Students' perceptions of the impact of assessment on approaches to learning: a comparison between two medical schools with similar curricula

Hanan M. Al Kadri1, Mohamed S. Al-Moamary1, Mohi E. Magzoub1, Chris Roberts2 and Cees P.M. van der Vleuten3

1College of Medicine, King Saud bin Abdulaziz University for Health Sciences, Saudi Arabia

2Sydney Medical School-Northern, University of Sydney, Australia

3Department of Educational Development and Research, University of Maastricht, the Netherlands

Submitted: 20/01/2011; Accepted: 24/05/2011; Published: 27/05/2011

Int J Med Educ. 2011; 2:44-52; doi: 10.5116/ijme.4ddb.fc11

© 2011 Hanan M. Al Kadri et al.

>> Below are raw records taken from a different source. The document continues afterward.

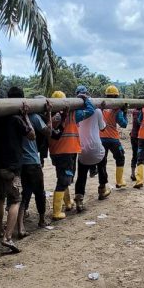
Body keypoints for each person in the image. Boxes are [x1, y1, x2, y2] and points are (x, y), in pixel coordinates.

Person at [0, 101, 35, 253]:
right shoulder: (15, 120)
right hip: (11, 168)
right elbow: (32, 135)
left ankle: (0, 229)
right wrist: (26, 116)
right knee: (15, 201)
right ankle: (7, 237)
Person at [48, 90, 95, 220]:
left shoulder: (48, 115)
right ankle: (57, 212)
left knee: (62, 177)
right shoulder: (73, 114)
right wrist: (85, 99)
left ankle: (68, 203)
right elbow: (91, 110)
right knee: (64, 180)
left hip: (55, 152)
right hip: (68, 151)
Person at [11, 88, 52, 231]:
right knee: (39, 192)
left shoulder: (9, 116)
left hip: (17, 163)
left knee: (25, 193)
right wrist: (49, 113)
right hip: (32, 162)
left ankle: (21, 225)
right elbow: (48, 132)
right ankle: (41, 220)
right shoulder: (32, 117)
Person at [73, 85, 106, 211]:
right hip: (97, 150)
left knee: (81, 176)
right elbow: (102, 128)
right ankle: (102, 189)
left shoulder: (76, 113)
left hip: (82, 151)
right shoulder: (97, 111)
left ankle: (79, 199)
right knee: (102, 164)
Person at [99, 85, 128, 191]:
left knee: (102, 161)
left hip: (101, 139)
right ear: (117, 96)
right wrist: (124, 112)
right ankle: (119, 181)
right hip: (113, 139)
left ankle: (103, 185)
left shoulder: (100, 107)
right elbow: (123, 124)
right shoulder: (117, 109)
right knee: (120, 158)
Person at [129, 105, 144, 182]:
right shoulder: (141, 112)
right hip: (141, 136)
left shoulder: (134, 111)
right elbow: (140, 123)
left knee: (135, 155)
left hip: (134, 135)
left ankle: (133, 174)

This is an Open Access article distributed under the terms of the Creative Commons Attribution License which permits unrestricted use of work provided the original work is properly cited. http://creativecommons.org/licenses/by/3.0

Objectives: The aim of the study was to investigate students' perceptions of assessment and the resulting learning styles.

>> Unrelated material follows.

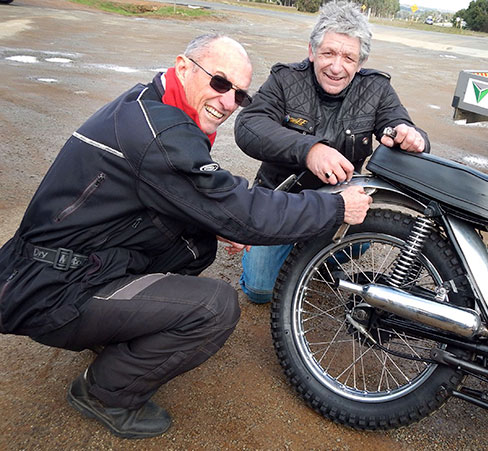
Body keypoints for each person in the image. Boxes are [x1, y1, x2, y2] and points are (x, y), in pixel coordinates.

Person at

Methods: Qualitative semi-structured interviews were conducted with 14 students and 8 clinical supervisors from Sydney Medical School and 12 students and 13 clinical supervisors from King Saud bin Abdulaziz University. Both institutions have similar curricula but a different assessment approach. The interviews were transcribed and analyzed using thematic analysis. Interview transcripts were stored and analyzed using ATLAS.ti.

Results: Three themes emerged from analyses of the interviews: the function of assessment, learning outcomes and, finally, authentic assessment in the clinical environment. A model is presented to show the relationship between contextual and different personal factors and students' perceptions of the impact of assessment on learning styles.

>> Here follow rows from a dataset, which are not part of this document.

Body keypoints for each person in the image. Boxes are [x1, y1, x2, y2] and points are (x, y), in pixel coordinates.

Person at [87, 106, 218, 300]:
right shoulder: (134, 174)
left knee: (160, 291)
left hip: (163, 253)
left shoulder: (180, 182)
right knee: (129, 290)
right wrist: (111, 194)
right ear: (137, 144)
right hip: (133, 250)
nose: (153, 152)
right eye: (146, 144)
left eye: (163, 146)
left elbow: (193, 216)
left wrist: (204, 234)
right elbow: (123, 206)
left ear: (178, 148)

Conclusions: Cultural differences and emotions can affect students' perceptions of assessment and learning styles. A combination of formative and summative assessment based on learning objectives is required. This combination should take into consideration students' cultural background, values and the implemented education system. This balance should be sufficient to motivate students in order to maintain their focus and attention, and reduce the potential negative impacts of a hidden curriculum. The experience of authentic assessment was a powerful motivator for students' approaches to learning.